Thai police raid Dhammakaya temple in hunt for wanted monk

    • 16 February 2017

A woman trying to take her children to school is refused passage due to a police blockade in front of Wat Dhammakaya temple near Bangkok 16 February 2017

Police surrounded the site, blocking roads to and from the Dhammakaya temple. Getty

Thai police have begun searching a Buddhist temple complex in a bid to arrest an influential monk wanted over alleged money laundering.

Officers entered the site after previous attempts were thwarted when thousands of the monk’s devotees turned up in his defence.

The spiritual leader is believed to be inside the large compound.

Police said they did not find him on Thursday but would return on Friday to continue looking.

A Thai police spokesman said officers covered 15-20% of the complex. The search warrant was valid for 10 days, he said.

The Dhammakaya temple is a sprawling compound on the outskirts of Bangkok.

Its founder, Phra Dhammajayo, is accused of embezzling funds from the temple, but when officers attempted to search the site last June they were blocked by his supporters.

The 72-year-old abbot has remained inside the temple for months, saying he is too ill to face officials. He denies the allegations and says they are politically motivated.

A Buddhist monk walks inside Wat Dhammakaya temple in Pathum Thani province, Thailand, Thursday, 16 February 2017
The temple is famous for its massive golden dome. AP photo
Buddhist monks chant inside Dhammakaya temple while police block access to the place in Pathum Thani province, Thailand 16 February 2017
Police arrived before dawn to begin sealing off the streets. Reuters photo
Supporters of Wat Dhammakaya pray before a police line in front of the temple just north of Bangkok, 16 February 2017
Supporters of Phra Dhammajayo pray in front of the temple on Thursday. Getty

Thousands of police and soldiers surrounded the site before dawn on Thursday, blocking the roads leading to and from the temple and putting the area under military control.

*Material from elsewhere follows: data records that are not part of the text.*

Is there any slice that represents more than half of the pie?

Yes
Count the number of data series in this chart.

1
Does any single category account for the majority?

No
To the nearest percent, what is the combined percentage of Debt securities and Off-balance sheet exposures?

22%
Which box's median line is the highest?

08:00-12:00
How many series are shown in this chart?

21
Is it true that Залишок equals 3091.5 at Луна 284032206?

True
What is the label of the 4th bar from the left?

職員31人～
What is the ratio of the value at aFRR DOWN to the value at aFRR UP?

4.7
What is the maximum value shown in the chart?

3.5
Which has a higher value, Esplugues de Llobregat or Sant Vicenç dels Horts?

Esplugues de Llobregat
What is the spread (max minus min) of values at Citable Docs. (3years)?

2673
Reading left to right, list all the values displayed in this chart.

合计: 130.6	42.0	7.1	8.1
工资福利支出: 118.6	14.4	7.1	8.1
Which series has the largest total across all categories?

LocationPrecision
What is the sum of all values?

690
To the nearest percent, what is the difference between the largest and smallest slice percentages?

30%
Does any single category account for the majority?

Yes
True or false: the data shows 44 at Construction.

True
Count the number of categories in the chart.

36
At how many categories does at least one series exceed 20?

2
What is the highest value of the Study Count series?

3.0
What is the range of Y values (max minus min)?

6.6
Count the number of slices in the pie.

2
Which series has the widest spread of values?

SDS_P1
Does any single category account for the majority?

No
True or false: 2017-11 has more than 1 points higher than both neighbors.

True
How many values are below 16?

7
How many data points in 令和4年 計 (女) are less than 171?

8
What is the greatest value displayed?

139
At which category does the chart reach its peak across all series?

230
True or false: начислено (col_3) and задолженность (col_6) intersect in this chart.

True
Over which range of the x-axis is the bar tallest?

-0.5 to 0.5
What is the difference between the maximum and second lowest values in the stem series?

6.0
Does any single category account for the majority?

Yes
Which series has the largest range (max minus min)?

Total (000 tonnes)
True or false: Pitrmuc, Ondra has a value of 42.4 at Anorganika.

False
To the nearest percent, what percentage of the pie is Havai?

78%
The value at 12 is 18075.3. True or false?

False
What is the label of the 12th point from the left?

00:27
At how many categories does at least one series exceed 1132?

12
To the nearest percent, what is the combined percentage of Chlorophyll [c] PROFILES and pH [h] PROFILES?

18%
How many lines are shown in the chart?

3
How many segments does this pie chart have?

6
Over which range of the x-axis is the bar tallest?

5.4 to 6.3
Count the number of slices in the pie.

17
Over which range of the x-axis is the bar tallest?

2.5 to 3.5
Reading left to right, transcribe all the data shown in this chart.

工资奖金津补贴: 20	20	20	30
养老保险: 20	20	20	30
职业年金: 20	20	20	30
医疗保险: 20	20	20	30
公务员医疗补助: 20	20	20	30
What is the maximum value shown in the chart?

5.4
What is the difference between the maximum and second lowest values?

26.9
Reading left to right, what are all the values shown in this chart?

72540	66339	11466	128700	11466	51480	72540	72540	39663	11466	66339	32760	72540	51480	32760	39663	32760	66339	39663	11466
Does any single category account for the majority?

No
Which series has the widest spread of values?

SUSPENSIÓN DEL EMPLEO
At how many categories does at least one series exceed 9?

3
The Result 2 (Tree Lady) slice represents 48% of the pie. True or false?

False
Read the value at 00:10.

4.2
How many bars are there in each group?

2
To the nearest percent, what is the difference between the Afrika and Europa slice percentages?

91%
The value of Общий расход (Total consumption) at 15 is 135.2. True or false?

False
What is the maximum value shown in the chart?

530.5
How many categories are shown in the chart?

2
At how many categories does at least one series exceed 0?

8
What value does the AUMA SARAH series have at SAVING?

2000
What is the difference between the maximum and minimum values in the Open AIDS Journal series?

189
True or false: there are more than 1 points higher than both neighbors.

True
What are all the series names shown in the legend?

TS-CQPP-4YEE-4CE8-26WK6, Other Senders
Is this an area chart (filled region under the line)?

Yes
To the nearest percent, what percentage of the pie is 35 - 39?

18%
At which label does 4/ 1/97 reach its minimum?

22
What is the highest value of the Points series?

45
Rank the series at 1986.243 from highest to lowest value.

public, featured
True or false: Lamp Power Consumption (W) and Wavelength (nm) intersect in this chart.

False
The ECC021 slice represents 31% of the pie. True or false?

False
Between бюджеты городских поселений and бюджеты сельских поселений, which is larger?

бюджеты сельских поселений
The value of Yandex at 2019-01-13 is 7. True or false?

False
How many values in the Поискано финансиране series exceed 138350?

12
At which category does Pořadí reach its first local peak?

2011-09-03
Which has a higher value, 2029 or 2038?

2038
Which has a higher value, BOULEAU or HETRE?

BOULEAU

“We are sealing off the temple and after that we will search all the buildings,” said Col Paisit Wongmaung, head of the Department of Special Investigations (DSI).

“If [the abbot] thinks he is innocent he should surrender and enter [a] judicial process,” he said.

A spokesman for the temple said he did not know if Phra Dhammajayo was inside.

“I don’t know his whereabouts – I haven’t seen him in about nine months,” AFP quoted spokesman Phra Sanitwong Wutthiwangso as saying.

There have been several failed attempts to persuade the former abbot to leave the temple, which is home to a charismatic Buddhist sect.

It has more than a million followers but has been criticised for commercialising Buddhism.

There is also speculation that the temple has links to former Prime Minister Thaksin Shinawatra. Both his government and one led by his sister were ousted by military coups in 2006 and 2014.

The temple, however, says it has no political affiliation and says it attracts Thais from all walks of life and political persuasions.

The military has been running Thailand since the coup in 2014.